Editorial
EROS AND TRUFFLES
on 20 September 2024
A correlation as old as it is discussed.
An introductory chapter to discover a fascinating combination.
The idea that food has something magical in it may seem absurd in today’s world. But to what extent can we trust a materialistic culture that has led to the indiscriminate exploitation of the earth, creating environmental disasters that are now irreparable? One would be inclined to say that Mother Nature has rebelled against her distorted children, if we did not know that nature is not a sentient being, nor even a deity. However, it is curious to observe how many, today, almost with a sense of regret reflect on the now distant era when Nature was enveloped in an aura of sacredness and food was perceived as a gift, albeit one derived from human labour. Faced with the progressive reduction of arable land due partly to desertification, partly to the advance of mega-cities and industrial centres, a growing number of people, in every part of the world, not only feel the need to respect nature for the survival of the human species, but even perceive the existential, if not spiritual, need to restore a sacred value to nature and food.
Loving food
The idea that food is much more than a commodity, but rather a cultural product in which religious traditions and feelings, aesthetics, cognitive and so on, are combined.
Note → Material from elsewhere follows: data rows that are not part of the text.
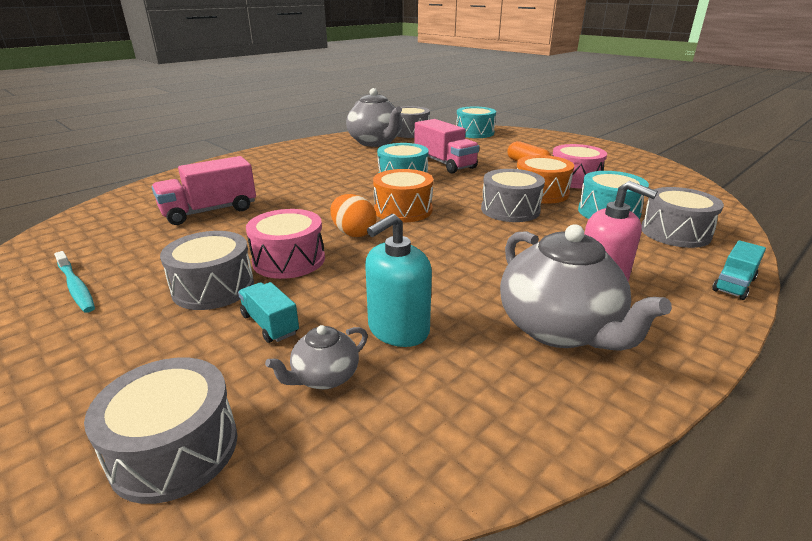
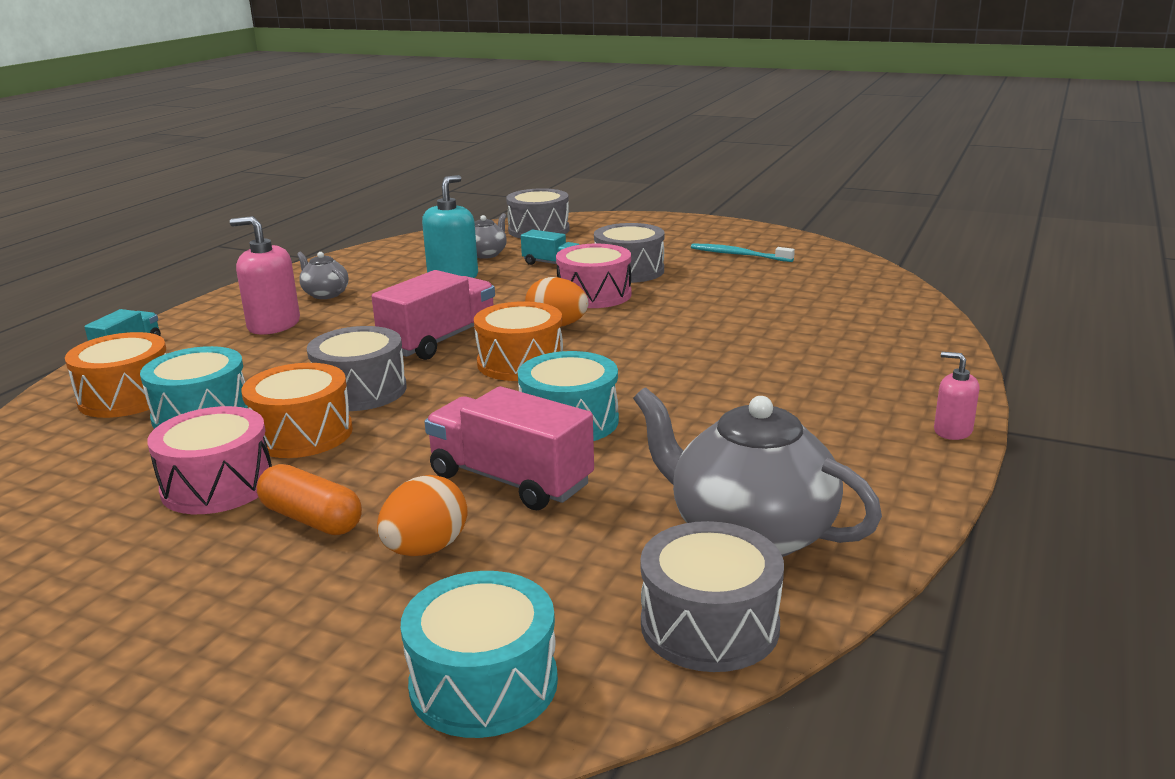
camera: 160 degrees right, 5 degrees down
pink truck [152,156,256,225] -> pink truck moved to [371,270,495,360]
grey teapot [500,224,672,351] -> grey teapot [297,252,349,299], size x0.49
grey drum [642,187,724,248] -> orange drum [65,332,166,418]
none -> orange egg [377,475,467,556]
none -> pink soap dispenser [934,352,979,440]

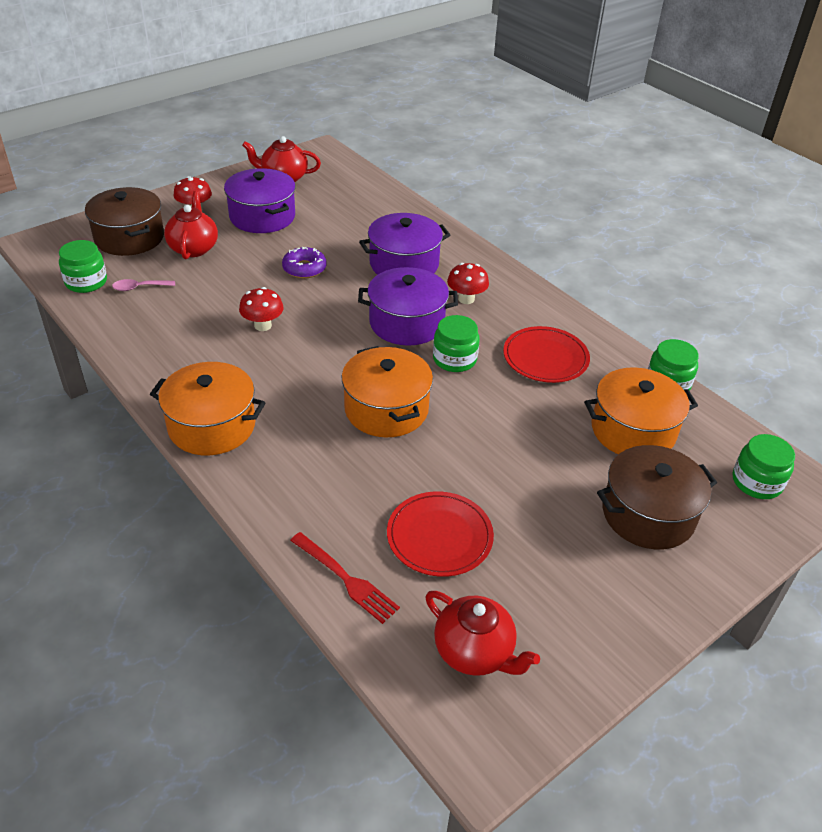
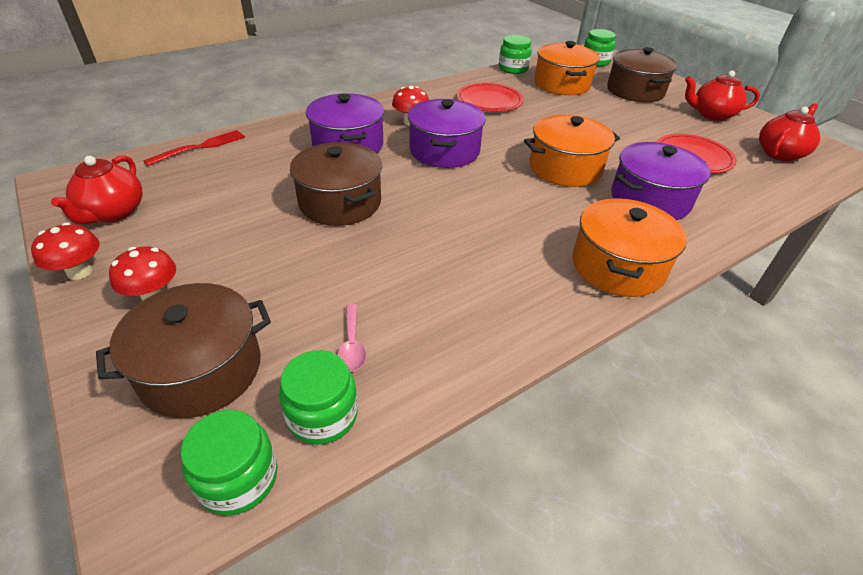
camera: 85 degrees left, 0 degrees up
red teapot [164,191,218,259] -> red teapot moved to [685,71,760,121]
purple pot [224,168,296,233] -> purple pot moved to [611,142,710,220]
red mushroom [239,287,284,331] -> red mushroom moved to [31,223,100,280]
purple donut [282,247,327,278] -> brown pot [290,142,382,226]
red fork [290,532,400,624] -> red fork moved to [143,130,245,166]
green jar [433,315,480,372] -> green jar moved to [181,410,277,516]

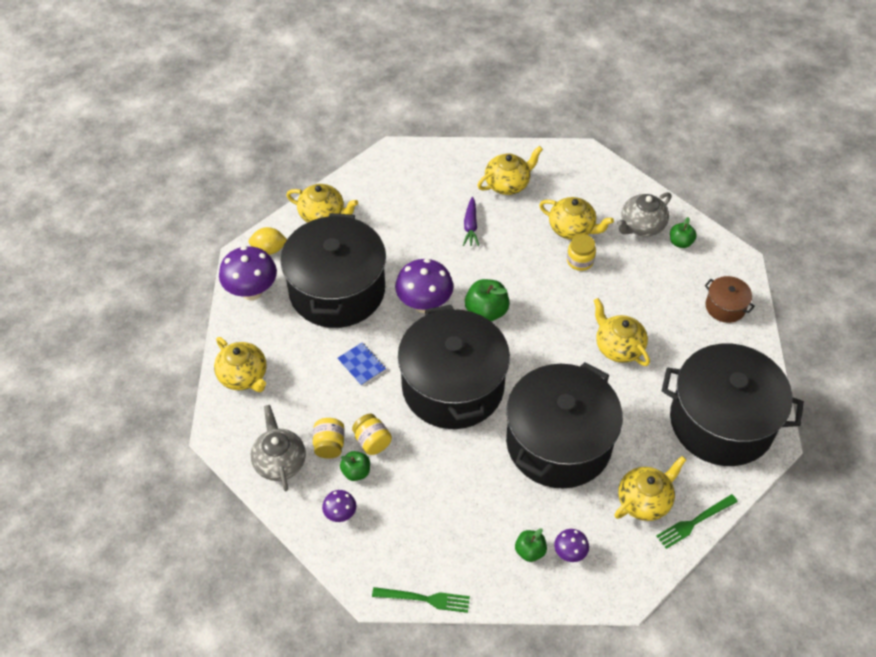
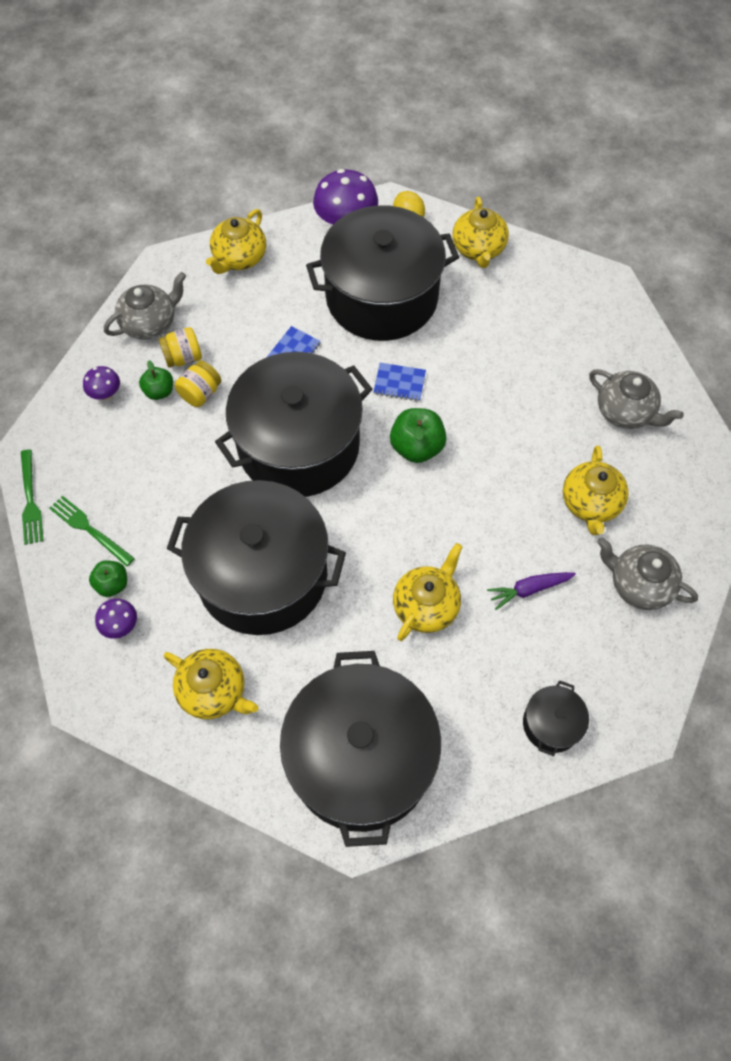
camera: 70 degrees right, 10 degrees up
purple mushroom [395,259,453,313] -> blue notebook [373,363,426,401]
purple carrot [463,197,479,246] -> purple carrot moved to [487,572,576,610]
yellow teapot [477,146,543,195] -> grey teapot [589,369,684,429]
yellow jar [567,234,596,271] -> none
green fork [656,494,738,549] -> green fork moved to [49,496,135,567]
green apple [670,217,697,248] -> none
brown pot [705,276,755,323] -> black pot [523,680,589,756]

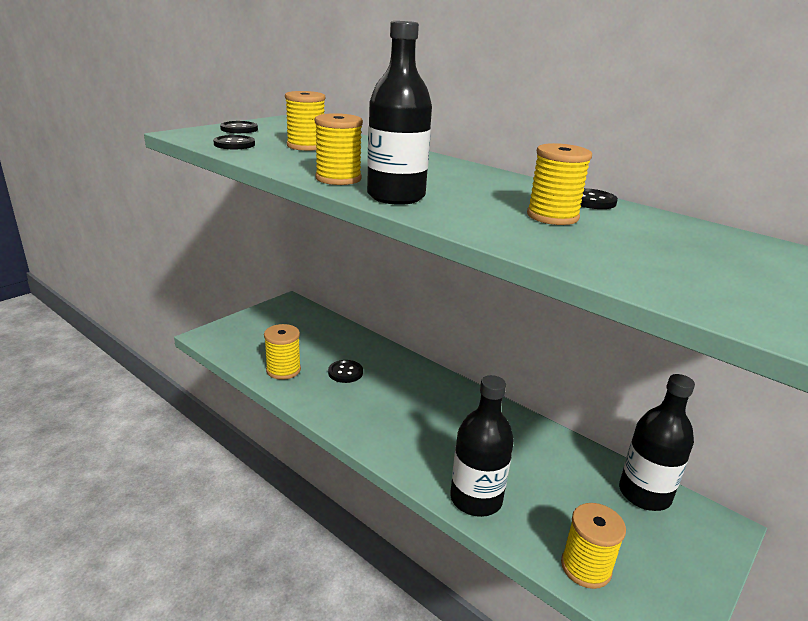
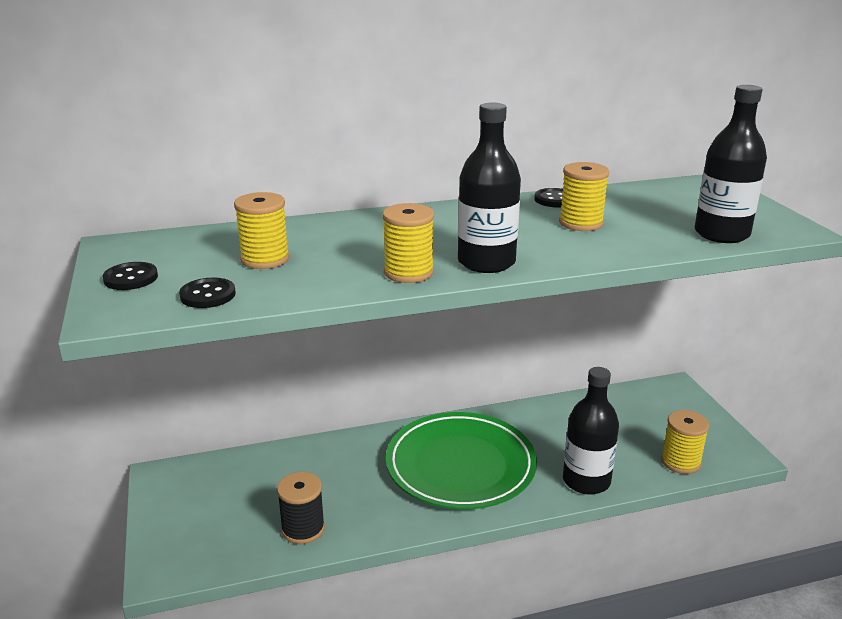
camera: 55 degrees left, 0 degrees up
yellow spool [264,324,301,380] -> black spool [277,472,325,544]
black button [328,360,363,383] -> none
black bottle [619,374,695,511] -> black bottle moved to [695,85,767,243]
none -> green plate [386,412,537,509]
Food magic’ – but what exactly does that mean? Certainly one cannot give this term the sense that magic was once given, i.e. the ability to dominate the forces of nature evoked through particular rituals. Nor is it to be understood, food wizardry, as a power derived by humans from taking magic potions, like Alice in Wonderland or Popeye (aka Popeye).
However, we know that every food possesses in itself various ‘powers’, in orimis a nutritional power indispensable for survival. Human food is the foundation of culture and feeling. If you want to make people better, instead of rants against sin, give them better food.
Food should not only be considered as food for the body, mind and spirit. Food possesses a real cultural power corresponding to the beliefs, not only religious, that have settled on it over the millennia distinguishing between sacred and impure foods, identifying food rituals from their initial preparation to their consumption, and so on.
We know that since time immemorial these underground mushrooms have been prized for their special flavour, thanks to which they have become a ‘condiment’ that perfects numerous dishes.
In addition to flavour, there is more: an established tradition extols truffles for their aphrodisiac properties . This tradition, which some would call superstition, was handed down by various Renaissance physicians and then became commonplace thanks to numerous literati. True, these properties are questioned by modern science, then reconfirmed by some researchers. In short, thanks to this swing of opinion, the link between eros and truffles has been further strengthened.
Indeed, anthropologists admit that, like many other foods, truffles retain a mysterious aura stemming from their very nature: they are ‘wild’ (like sex) in that they grow underground but cannot be cultivated. The search itself has something ‘magical’ about it: it takes place in places far from the inhabited centre and makes use of knowledge that has never been written down; it is an immaterial knowledge that reinforces another immaterial power, which is that of scent.
The aroma of truffles can be intoxicating for some or disgusting for others, in any case it provokes strong emotional reactions. That scent is even capable, on certain occasions, of altering one’s vision and arousing fantasies of various kinds to the point of becoming a metaphor for sexual desires: earth testicle, seductive potato, fetish tuber, odorous truffle… It is spontaneous to establish a parallelism between the use of perfumes in magic-religious rituals and the use of truffles in gastronomic rituals, understood both as a moment of collective participation and as an intimate moment of a couple.
In both cases, it is the perfume that marks the celebration of the rituals, which begins with astonishment, admiration, joy, and excitement at the arrival of the blessed hypogean mushroom on the table, and arrives at an intimate pleasure corresponding to the expectations of the individual participants, an enjoyment that naturally differs from subject to subject but which is nonetheless a form of amorous emphasis, a divine invasion of the Bacchic-Dionysian rites.